Russlands aktive Maßnahmen
Russland steht nicht untätig und händeringend herum. Am 1. November gab die staatliche Nachrichtenagentur RIA Novosti bekannt, dass sich zwei russische Tupolew-Bomber vom Typ Tu-160 Blackjack auf einem Einsatz in Südamerika befinden. Sie führen dort im Rahmen eines Trainings für den Kampfeinsatz mehrere Kontrollmissionen über der Region durch, teilte das Verteidigungsministerium mit. Es sind atomwaffenfähige Bomber. Ursprünglich hatte Putin eingewilligt, sie nach einer kurzen Übung zurückzurufen. Am Tag nach dem ersten Spatenstich für die rumänische Raketenanlage rückte Putin von dem Plan ab, die russischen Tu-160-Bomber von ihrem Stützpunkt in Venezuela zurückzurufen. Am 3. November war die Türkei gezwungen, ihre amerikanischen F-16-Jagdflugzeuge starten zu lassen, um mehrere russische Flugzeuge an der Grenze zur Türkei, einer der Stellungen der US-Raketenabwehr, abzufangen. Es war eine nicht gerade subtile Warnung an Ankara.

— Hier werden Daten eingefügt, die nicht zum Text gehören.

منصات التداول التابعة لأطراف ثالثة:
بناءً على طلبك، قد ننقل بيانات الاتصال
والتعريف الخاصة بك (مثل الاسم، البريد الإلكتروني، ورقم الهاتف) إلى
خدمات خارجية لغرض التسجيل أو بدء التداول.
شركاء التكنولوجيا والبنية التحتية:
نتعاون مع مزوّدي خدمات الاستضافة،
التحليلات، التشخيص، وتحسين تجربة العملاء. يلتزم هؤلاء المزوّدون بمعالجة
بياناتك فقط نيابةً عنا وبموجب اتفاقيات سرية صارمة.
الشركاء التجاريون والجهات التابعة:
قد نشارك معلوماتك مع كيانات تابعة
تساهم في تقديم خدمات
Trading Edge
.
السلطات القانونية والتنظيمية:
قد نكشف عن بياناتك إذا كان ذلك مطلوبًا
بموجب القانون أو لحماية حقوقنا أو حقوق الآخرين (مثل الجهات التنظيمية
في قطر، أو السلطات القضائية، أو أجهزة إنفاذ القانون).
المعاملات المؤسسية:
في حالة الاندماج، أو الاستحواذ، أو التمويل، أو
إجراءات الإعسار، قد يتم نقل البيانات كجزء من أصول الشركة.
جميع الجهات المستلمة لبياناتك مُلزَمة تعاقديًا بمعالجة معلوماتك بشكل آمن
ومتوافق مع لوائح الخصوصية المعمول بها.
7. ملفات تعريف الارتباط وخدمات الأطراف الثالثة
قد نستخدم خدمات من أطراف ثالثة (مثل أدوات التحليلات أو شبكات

Zudem hatte Präsident Putin am Rande der jährlichen russischen Militärmesse (9th International Exhibition of Arms, Military Equpiment and Ammunition) im September in Nischni Tagil angekündigt, Russland werde in den kommenden Jahren umgerechnet 775 Milliarden US-Dollar für die Modernisierung seiner Streitkräfte aufwenden. Zum Vergleich: Die Nummer zwei der Welt, China, wird offiziell 132 Milliarden, inoffiziell vermutlich weit mehr, ausgeben. Doch der große Elefant in der Welt der Verteidigung ist Washington mit offiziellen Ausgaben von über einer Billion Dollar in diesem Jahr, trotz Haushaltskürzungen. Der Trend weist in Russland nach 20 Jahren Haushaltsstagnation deutlich nach oben.
Auch wenn Wladimir Putin mit Sicherheit kein Heiliger ist, lässt sich nicht verleugnen, dass Russland stets für diplomatische statt militärische Lösungen eingetreten ist. Die Weigerung von inzwischen zwei US-Präsidenten – George W. Bush und Barack Obama – zu ernsthaften Verhandlungen mit Russland über den Abbau der Atomkriegsgefahr ist mehr als merkwürdig.

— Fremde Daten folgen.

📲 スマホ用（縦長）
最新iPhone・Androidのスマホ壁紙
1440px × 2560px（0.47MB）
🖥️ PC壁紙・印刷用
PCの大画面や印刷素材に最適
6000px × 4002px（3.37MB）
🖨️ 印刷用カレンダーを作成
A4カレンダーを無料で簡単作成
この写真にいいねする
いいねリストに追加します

Sie lässt darauf schließen, das Washington und alle, die insgeheim die Fäden der Macht in der Hand halten, darunter auch die Militärs und der militärisch-industrielle Komplex der NATO-Mitgliedsländer, einseitig wieder die Vorstellung von Anfang der 1950er Jahre übernehmen, die damals von General Douglas MacArthur vertreten und von US-Marineminister Francis P. Matthews sowie dem vehementen Kommunismusgegner Papst Pius XII. und anderen unterstützt wurde – die atomare Auslöschung der damaligen Sowjetunion.